If I Should Go Before You (City and Colour)

Eu tava na paz, na minha, obviamente não esperava nada novo do Dallas esse ano visto que apesar do último disco do C&C ter sido em 2013, ele tinha lançado o roseave com a P!nk e sendo novamente o autor da maioria das músicas. Mas aí vem a notícia que entre uma mini reunion com o Alexisonfire por aqui, ele ia parar no estúdio por ali e gravar um novo disco com seus parceiros de banda. God bless, Nashville city! Achei muito fofo ele explicando que teve vontade de compor e de gravar esse disco por um único motivo: seus parceiros de banda. Dallas disse ter conseguido reunir um grupo de pessoas com quem se sente confortável e com quem tem vontade de estar na estrada a ponto de se livrar um pouco do fantasma da perfeição e conseguir apresentar as músicas cruas para que os caras o ajudassem a definir o melhor arranjo e forma de representar essas letras. O "tema" do disco fica claro em músicas como Killing Time e Friends. É o disco mais audacioso do C&C no que diz respeito a ser diferente e o que mais arrisca em diferentes raízes musicais. Mas é tão excelente como os anteriores. Você conseguiu de novo, mestre!



Beauty Behind the Madness (The Weeknd)

2015 parece ter sido o ano do hip-hop/rap. Discos como o do Kendrick Lamar e do Drake estão presentes em praticamente todas as listas de melhores discos do ano que leio. Mas o único remanescente do estilo que vai perdurar na minha lista é esse aqui. A voz do Abel tem algo que eu não consigo claramente definir mas que é absolutamente maravilhoso de se ouvir e esse álbum te prende do inicio ao fim.

Ouvindo Often pela primeira vez e me dando conta da letra -> eu
3 execuções depois -> Often, often. Girl I do this often,


Kintsugi (Death Cab for Cutie)


Eu não sou a pessoa mais indicada pra discutir em detalhes um disco da Death Cab visto que meu conhecimento sobre a banda se resumia, a pouco tempo atrás, em um vício mundialmente comum por I Will Follow You Into the Dark e esporádicas execuções em Plans, disco que possui a faixa. Mas aí me mandaram Black Sun, primeiro single do Kintsugi e falaram pra conferir o disco. Só posso dizer que é um disco tão bom que seu nome veio parar direto na lista assim que ouvi pela primeira vez. E eu, claro, fui correr atrás do tempo perdido e desbravei o resto da discografia que eu ainda não conhecia I DON'T KNOW WHY I DON'T KNOW WHY  



25 (Adele)

_Dados disponíveis_
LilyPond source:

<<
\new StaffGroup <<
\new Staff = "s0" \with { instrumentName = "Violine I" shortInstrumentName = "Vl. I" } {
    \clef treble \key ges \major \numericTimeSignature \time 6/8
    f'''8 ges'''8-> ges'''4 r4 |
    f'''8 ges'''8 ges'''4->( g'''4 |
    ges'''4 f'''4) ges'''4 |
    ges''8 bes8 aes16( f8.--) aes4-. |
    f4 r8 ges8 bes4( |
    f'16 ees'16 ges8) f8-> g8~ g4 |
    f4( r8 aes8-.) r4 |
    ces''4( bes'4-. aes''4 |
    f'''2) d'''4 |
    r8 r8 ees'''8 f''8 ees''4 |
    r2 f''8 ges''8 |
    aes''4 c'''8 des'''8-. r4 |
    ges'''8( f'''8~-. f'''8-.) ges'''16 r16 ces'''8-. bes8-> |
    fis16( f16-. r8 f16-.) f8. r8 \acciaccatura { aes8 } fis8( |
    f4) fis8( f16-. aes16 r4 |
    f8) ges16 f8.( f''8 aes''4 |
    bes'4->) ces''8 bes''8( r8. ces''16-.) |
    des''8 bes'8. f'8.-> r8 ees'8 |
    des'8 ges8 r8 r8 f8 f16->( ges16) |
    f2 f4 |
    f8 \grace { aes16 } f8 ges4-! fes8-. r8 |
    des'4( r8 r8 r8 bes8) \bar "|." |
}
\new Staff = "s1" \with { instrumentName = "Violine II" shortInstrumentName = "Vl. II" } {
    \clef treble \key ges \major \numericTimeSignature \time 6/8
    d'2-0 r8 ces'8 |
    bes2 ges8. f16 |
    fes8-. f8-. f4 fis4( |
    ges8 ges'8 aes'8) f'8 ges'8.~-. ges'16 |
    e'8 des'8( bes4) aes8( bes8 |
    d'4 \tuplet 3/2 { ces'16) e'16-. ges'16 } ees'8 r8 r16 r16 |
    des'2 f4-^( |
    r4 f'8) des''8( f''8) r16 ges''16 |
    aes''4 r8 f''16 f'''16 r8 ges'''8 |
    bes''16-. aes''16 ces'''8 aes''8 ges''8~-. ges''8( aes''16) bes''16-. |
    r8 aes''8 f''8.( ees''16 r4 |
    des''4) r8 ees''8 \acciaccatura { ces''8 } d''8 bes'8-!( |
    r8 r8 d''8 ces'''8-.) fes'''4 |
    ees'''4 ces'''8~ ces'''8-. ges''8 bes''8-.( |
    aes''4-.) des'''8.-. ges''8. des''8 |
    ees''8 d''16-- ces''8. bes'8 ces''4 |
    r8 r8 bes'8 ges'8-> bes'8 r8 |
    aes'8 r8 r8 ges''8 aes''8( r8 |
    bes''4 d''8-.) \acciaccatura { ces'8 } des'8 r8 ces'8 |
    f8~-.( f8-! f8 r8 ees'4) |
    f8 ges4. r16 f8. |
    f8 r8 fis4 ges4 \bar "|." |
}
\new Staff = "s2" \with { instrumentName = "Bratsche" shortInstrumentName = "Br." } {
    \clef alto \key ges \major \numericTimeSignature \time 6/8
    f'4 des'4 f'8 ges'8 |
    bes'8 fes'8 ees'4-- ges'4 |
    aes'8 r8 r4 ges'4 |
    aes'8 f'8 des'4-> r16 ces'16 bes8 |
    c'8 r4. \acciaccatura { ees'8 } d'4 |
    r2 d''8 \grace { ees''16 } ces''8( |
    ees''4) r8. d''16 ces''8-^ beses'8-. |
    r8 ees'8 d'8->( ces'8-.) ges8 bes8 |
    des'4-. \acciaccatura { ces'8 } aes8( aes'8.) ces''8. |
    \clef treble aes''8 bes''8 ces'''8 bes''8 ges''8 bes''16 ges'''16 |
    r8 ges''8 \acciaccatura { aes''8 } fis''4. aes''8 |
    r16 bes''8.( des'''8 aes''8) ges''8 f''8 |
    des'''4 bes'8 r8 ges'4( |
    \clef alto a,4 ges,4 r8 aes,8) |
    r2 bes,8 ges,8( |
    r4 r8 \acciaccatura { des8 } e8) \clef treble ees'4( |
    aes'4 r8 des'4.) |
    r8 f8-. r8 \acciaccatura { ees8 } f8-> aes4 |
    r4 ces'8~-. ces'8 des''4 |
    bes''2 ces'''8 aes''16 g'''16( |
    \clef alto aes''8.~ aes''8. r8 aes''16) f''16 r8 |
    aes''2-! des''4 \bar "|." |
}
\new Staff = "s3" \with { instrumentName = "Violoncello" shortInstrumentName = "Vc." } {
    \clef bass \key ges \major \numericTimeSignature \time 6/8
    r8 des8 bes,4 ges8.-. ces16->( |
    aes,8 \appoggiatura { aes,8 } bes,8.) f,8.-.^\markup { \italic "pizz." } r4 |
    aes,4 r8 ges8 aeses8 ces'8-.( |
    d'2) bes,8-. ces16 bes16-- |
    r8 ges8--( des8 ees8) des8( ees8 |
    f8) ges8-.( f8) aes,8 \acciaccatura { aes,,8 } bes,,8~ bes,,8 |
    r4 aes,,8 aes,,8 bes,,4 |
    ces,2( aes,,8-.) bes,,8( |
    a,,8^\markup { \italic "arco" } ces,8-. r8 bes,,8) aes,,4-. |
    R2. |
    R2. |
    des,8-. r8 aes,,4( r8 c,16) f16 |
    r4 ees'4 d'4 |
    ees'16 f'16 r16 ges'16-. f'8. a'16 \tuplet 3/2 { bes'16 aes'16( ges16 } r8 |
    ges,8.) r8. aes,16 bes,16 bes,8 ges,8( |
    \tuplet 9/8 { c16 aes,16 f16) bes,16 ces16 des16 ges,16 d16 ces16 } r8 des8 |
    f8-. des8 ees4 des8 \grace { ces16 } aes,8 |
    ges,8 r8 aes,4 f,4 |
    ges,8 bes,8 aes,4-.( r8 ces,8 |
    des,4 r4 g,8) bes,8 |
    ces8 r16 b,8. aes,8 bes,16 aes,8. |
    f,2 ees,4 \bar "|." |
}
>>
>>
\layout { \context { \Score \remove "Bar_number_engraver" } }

_O que fazer_
A – De acordo com o trecho selecionado, qual foi o primeiro single do Kintsugi?
B – Por favor, edite o trecho selecionado de "Ouvindo Often pela" até "Cab for Cutie)", trocando "Death Cab for Cutie" por "DCFC".
Os registros foram tirados de outra fonte.

_Problemas resolvidos_
A – Black Sun.

B –
Ouvindo Often pela primeira vez e me dando conta da letra -> eu
3 execuções depois -> Often, often. Girl I do this often,


Kintsugi (DCFC)